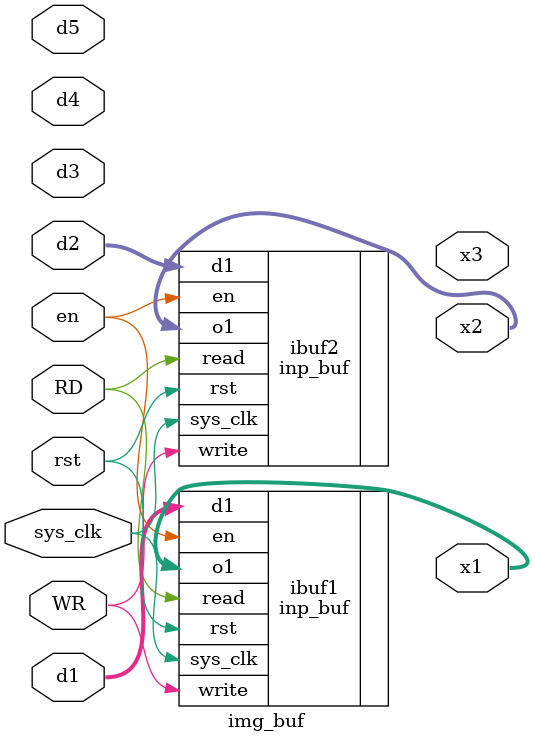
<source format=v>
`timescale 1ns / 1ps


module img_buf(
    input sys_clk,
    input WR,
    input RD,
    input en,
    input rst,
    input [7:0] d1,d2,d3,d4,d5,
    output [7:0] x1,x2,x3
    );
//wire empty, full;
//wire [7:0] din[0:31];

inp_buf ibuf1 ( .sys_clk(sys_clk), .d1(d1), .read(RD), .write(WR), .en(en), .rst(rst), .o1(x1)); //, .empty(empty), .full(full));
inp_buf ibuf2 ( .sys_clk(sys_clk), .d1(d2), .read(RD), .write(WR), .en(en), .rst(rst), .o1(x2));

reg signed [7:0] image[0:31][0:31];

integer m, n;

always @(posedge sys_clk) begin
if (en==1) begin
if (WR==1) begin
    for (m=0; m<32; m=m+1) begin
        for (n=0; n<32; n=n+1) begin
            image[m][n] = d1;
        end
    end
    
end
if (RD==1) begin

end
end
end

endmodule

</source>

WHAT YOU SHOULD DO. Each record must be set down again without alteration, and no picture may be carried over.

REPLY.
<source format=v>
`timescale 1ns / 1ps


module img_buf(
    input sys_clk,
    input WR,
    input RD,
    input en,
    input rst,
    input [7:0] d1,d2,d3,d4,d5,
    output [7:0] x1,x2,x3
    );
//wire empty, full;
//wire [7:0] din[0:31];

inp_buf ibuf1 ( .sys_clk(sys_clk), .d1(d1), .read(RD), .write(WR), .en(en), .rst(rst), .o1(x1)); //, .empty(empty), .full(full));
inp_buf ibuf2 ( .sys_clk(sys_clk), .d1(d2), .read(RD), .write(WR), .en(en), .rst(rst), .o1(x2));

reg signed [7:0] image[0:31][0:31];

integer m, n;

always @(posedge sys_clk) begin
if (en==1) begin
if (WR==1) begin
    for (m=0; m<32; m=m+1) begin
        for (n=0; n<32; n=n+1) begin
            image[m][n] = d1;
        end
    end
    
end
if (RD==1) begin

end
end
end

endmodule

</source>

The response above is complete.